Using the information:
1. According to the passage on object design rules, why does a method such as 'equals' that reads the variables of another object of the same class not break encapsulation?
2. Extend the passage on object design rules and the Job Application exercise, starting right after its last line.

Passage:
● ● ● ● ●
Indeed, it is the authors' experience that decomposing objects from a set of attributes into a hierarchy of collaborating objects, leads much more directly to an effective object model. Prior to understanding this rule, we spent many hours trying to follow data flows through large objects. It was possible to tweeze out an object model, but it was a painstaking process to understand the related groups of behavior and see the result. In contrast, the recursive application of this rule has lead to very quick decomposition of complex large objects into much simpler models. Behavior naturally follows the instance variables into the appropriate place.

Rule 9: No getters/setters/properties

The last sentence of the previous rule leads almost directly to this rule. If your objects are now encapsulating the appropriate set of instance variables but the design is still awkward, it is time to examine some more direct violations of encapsulation. The behavior will not follow the instance variable if it can simply ask for the value in its current location. The idea behind strong encapsulation boundaries is to force programmers working on the code after you leave it to look for and place behavior into a single place in the object model. This has many beneficial downstream effects, such as a dramatic reduction in duplication errors and a better localization of changes to implement new features. This does not mean that variables of the same class cannot interact with one another in methods such as ‘equals’; because access to instance variables doesn’t leave the class, encapsulation is not violated.

Another way this rule is commonly stated is "Tell, don’t ask"

See also:

Exercise

You have been tasked with writing a new Job Application domain for TheLadders. Requirements for this system are below:

We have 5 main entities in this domain:

  • Jobs
  • Jobseekers
  • Employers
  • Resumes
  • Job Applications

Here are the interactions:

  • Employers can post jobs.
  • Employers should be able to see a listing of the jobs they have posted.
  • Jobseekers can save jobs onsite for later viewing.
  • Jobseekers can apply to jobs posted by employers.
  • There are 2 different kinds of Jobs posted by employers: JReq and ATS.
  • JReq jobs require a resume to apply to them.
  • ATS jobs do not.
  • Jobseekers can not apply to a job with someone else’s resume.
  • Jobseekers should be able to apply to different jobs with different resumes.
● ● ● ● ●
Extracted material:
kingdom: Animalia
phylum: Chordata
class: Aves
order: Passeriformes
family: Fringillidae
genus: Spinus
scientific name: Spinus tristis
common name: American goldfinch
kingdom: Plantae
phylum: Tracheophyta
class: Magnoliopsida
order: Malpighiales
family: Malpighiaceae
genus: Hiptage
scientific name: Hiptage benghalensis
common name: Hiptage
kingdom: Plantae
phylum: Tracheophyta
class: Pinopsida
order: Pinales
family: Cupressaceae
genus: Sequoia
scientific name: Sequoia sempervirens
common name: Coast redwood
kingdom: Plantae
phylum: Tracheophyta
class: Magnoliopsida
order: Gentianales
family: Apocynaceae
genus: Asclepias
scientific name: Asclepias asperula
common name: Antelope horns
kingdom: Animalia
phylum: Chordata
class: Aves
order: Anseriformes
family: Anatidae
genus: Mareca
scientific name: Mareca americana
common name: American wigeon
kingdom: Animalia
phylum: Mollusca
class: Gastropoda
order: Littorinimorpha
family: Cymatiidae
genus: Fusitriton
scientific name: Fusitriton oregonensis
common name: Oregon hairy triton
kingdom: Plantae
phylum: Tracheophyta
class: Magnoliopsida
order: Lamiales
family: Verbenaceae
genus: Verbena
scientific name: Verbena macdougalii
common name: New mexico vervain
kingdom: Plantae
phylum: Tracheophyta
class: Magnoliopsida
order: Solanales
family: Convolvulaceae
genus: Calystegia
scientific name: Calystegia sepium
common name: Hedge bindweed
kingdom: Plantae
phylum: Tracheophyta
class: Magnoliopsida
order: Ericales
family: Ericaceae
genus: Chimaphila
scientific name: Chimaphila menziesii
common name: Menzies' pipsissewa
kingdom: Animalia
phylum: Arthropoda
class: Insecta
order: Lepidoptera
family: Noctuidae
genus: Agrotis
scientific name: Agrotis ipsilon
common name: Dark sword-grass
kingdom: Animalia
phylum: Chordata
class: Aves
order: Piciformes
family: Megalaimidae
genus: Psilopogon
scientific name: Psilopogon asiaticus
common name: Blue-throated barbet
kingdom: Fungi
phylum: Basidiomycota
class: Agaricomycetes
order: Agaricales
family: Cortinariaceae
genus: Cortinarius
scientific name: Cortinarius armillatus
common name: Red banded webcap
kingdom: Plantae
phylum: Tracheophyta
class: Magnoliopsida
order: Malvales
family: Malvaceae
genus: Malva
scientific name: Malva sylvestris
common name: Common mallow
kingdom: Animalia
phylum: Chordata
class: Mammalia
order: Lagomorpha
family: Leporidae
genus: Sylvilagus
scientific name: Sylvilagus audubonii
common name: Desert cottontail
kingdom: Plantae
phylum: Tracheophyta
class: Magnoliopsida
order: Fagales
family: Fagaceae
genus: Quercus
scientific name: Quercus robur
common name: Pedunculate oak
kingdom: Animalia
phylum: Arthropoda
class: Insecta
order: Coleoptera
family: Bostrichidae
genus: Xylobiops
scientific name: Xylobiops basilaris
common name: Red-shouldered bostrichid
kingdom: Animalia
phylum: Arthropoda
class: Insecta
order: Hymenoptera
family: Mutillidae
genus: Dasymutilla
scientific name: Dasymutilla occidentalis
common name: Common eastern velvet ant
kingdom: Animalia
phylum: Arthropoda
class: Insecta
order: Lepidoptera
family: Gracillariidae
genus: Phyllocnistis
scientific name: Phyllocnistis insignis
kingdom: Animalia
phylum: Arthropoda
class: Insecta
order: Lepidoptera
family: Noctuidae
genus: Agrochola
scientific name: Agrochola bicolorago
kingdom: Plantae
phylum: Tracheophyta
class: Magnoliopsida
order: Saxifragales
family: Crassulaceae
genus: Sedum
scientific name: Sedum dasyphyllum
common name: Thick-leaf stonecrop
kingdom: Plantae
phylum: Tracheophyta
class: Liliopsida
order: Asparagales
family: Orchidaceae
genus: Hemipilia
● ● ● ● ●
Responses by item number:
1. Access to the instance variables never leaves the class. Because of that, encapsulation is not violated even when objects of the same class interact with each other's variables.

2.
  • Jobseekers should be able to see a listing of jobs they have saved for later viewing.
  • Jobseekers should be able to see a listing of the jobs for which they have applied.
  • Employers should be able to see jobseekers who have applied to their jobs by both job and day. If possible, we would like to be able to combine the 2 and see jobseekers who have applied to a given job on a given day.
  • TheLadders should be able to get a report of which jobseekers have applied to jobs on any given day.
  • TheLadders should be able to get the job application report in either csv or html format.
  • TheLadders should be able to ascertain jobseeker, job, employer and job application date from the job application report.
  • TheLadders should be able to see aggregate job application numbers by job and employer.
  • TheLadders should be able to see how many job applications failed and how many succeeded aggregated by job and employer.
  • Jobseekers, when displayed, should be displayed by their name.
  • Employers, when displayed, should be displayed by their name.
  • Jobs, when displayed, should be displayed with a title and the name of the employer who posted it.
  • TheLadders wants the system to be able to handle more than one job with the same title.
  • TheLadders wants the system to be able to handle more than one jobseeker with the same name.
  • TheLadders wants the system to be able to handle more than one employer with the same name.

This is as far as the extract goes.